Zatrzymano kierowcę ws. śmierci 2-latka z Obiecanowa. Śledczy ujawnili wstrząsające szczegóły

Mateusz Przyborowski
07 marca 2024, 13:29 • 1 minuta czytania
Po blisko dwóch tygodniach od śmierci 2-letniego Oliwiera policjanci z Makowa Mazowieckiego zatrzymali mężczyznę podejrzanego o potrącenie chłopca. Prokurator przedstawił 64-latkowi dwa zarzuty. Śledczy wstępnie ustalili też, w jakich okolicznościach doszło do tragedii w Obiecanowie.
Śmierć 2-latka w Obiecanowie. Zatrzymano mężczyznę. Wstrząsające ustalenia śledczych Fot. KPP w Makowie Mazowieckim

W środę prokurator rejonowy w Przasnyszu przedstawił 64-latkowi zarzuty spowodowania wypadku ze skutkiem śmiertelnym i nieudzielenia pomocy poszkodowanemu. Wobec mężczyzny zastosowano środek zapobiegawczy w postaci dozoru policji, poręczenia majątkowego w wysokości 10 tys. zł i zakazu opuszczania kraju.


Kierowcę, podejrzanego o potrącenie 2-letniego Oliwiera w Obiecanowie, ustalili i zatrzymali policjanci z Makowa Mazowieckiego. Jak informowaliśmy w naTemat.pl, kryminalni zabezpieczyli nagrania z monitoringów i kamer samochodowych, które otrzymali od kierowców. Mundurowi przeanalizowali ich kilkadziesiąt.

Śmierć 2-latka w Obiecanowie. Zatrzymano kierowcę

Przez ostatnie dwa tygodnie mundurowi każdego dnia pracowali nad tą sprawą. Dziesiątki godzin trwały też analizy materiałów wideo. Przesłuchiwano świadków, którzy również sami zgłaszali się na komendę.

W pierwszym etapie zawężono czas, w którym doszło do zdarzenia. Kluczowe okazały się 2 minuty. Policjanci sekunda po sekundzie analizowali nagrania, nawet te, które tylko szczątkowo ukazywały miejsce zdarzenia – przekazała podkom. Monika Winnik, oficer prasowa KPP w Makowie Mazowieckim.

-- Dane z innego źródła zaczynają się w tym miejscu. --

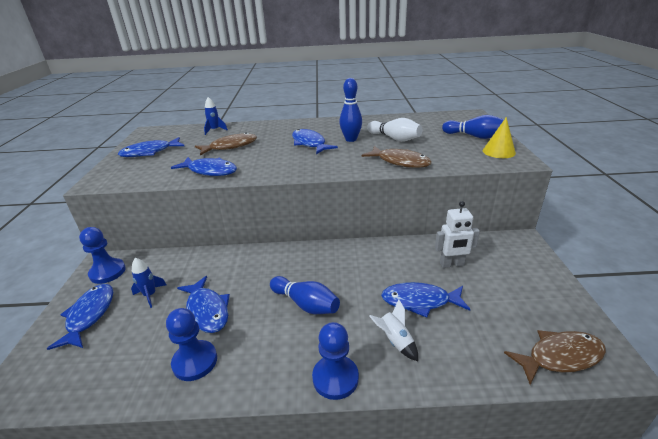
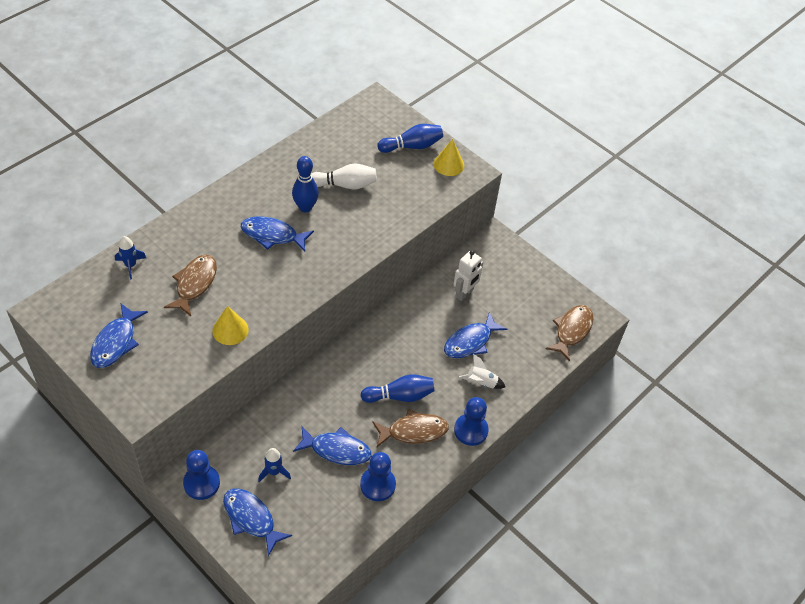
camera: 50 degrees left, 20 degrees up
(210, 171) = (230, 330): blue fish -> yellow cone
(400, 162) = (385, 222): brown fish -> brown fish (413, 431)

Zaangażowano ponadto specjalistów i biegłych z zakresu wypadków drogowych Laboratorium Kryminalistycznego z Komendy Wojewódzkiej Policji w Radomiu oraz Centralnego Laboratorium Kryminalistycznego Policji. Skrupulatna praca makowskich kryminalnych pozwoliła w końcu ustalić pojazd i kierowcę, który mógł brać udział w tragicznym zdarzeniu, do którego doszło pod koniec lutego.

– We wtorek 5 marca około godz. 14:00 w domu mundurowi zatrzymali 64-letniego mężczyznę, mieszkańca powiatu makowskiego, podejrzanego o potrącenie pieszego i odjechanie z miejsca zdarzenia. W celu wykonania szczegółowych badań zabezpieczono również skodę fabię, którą tego dnia kierował mężczyzna – dodała podkom. Winnik.

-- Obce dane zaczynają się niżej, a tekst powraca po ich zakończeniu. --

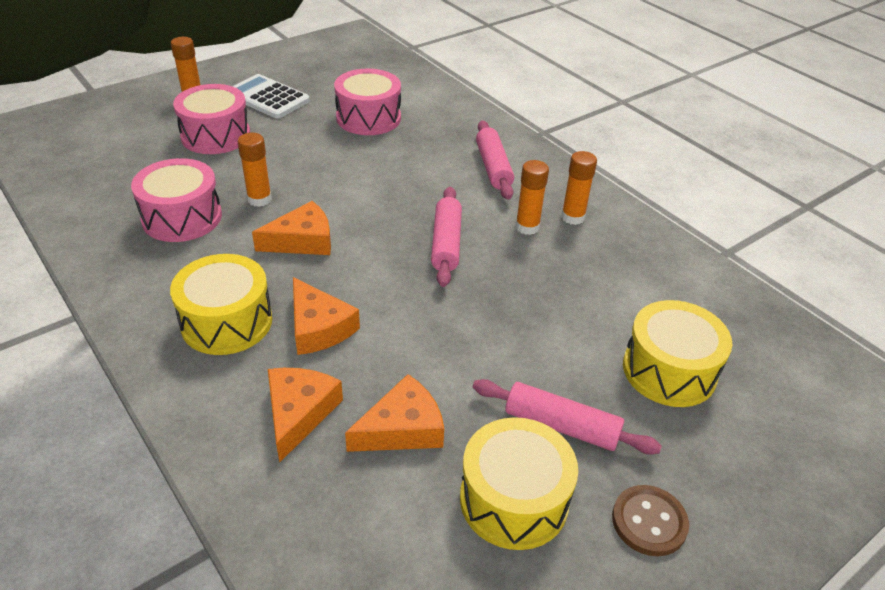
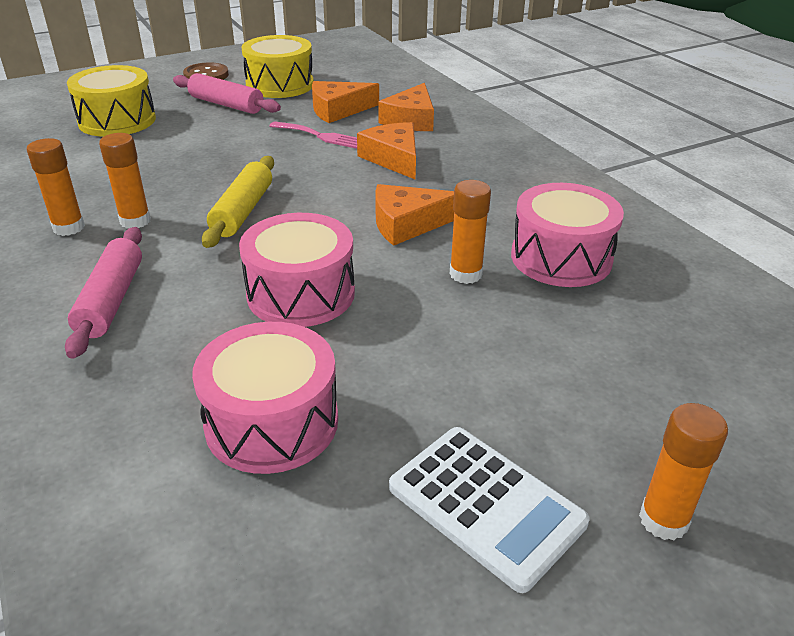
camera: 170 degrees left, 5 degrees down
(216, 135) = (566, 395): pink drum -> pink drum (301, 293)
(226, 322) = (477, 167): yellow drum -> none
(409, 362) = (321, 136): none -> pink fork
(446, 243) = (242, 211): pink rolling pin -> yellow rolling pin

64-latkowi grozi do 12 lat więzienia.

Wstrząsające szczegóły ws. śmierci 2-letniego Oliwiera

Śledczy, którzy wciąż wyjaśniają okoliczności tego zdarzenia, przekazali teraz najnowsze ustalenia. Ich zdaniem 64-latek potrącił dziecko lewą stroną samochodu.

– Uderzył w tył ciała dziecka. Jechał od strony Makowa Mazowieckiego do Przasnysza. Z dużym prawdopodobieństwem możemy powiedzieć, że do wypadku doszło pomiędzy godziną 18:09 a 18:11 – powiedziała "Faktowi" prok. Elżbieta Edyta Łukasiewicz, rzeczniczka Prokuratury Okręgowej w Ostrołęce.

Przypomnijmy, do zdarzenia doszło 23 lutego w Obiecanowie na Mazowszu. Przed tragedią 2-letni Oliwier bez wiedzy rodziców wymknął się z domu, a później z nieogrodzonej posesji.

Po tym, jak rodzice zorientowali się, że ich synka nie ma domu, zawiadomili policjantów. Zanim jeszcze funkcjonariusze dotarli na miejsce, ojciec sam zaczął szukać chłopca.

Chwilę później odnalazł go nieprzytomnego na poboczu drogi krajowej nr 57. Pomimo natychmiastowej pomocy medycznej dwulatek zmarł w makowskim szpitalu.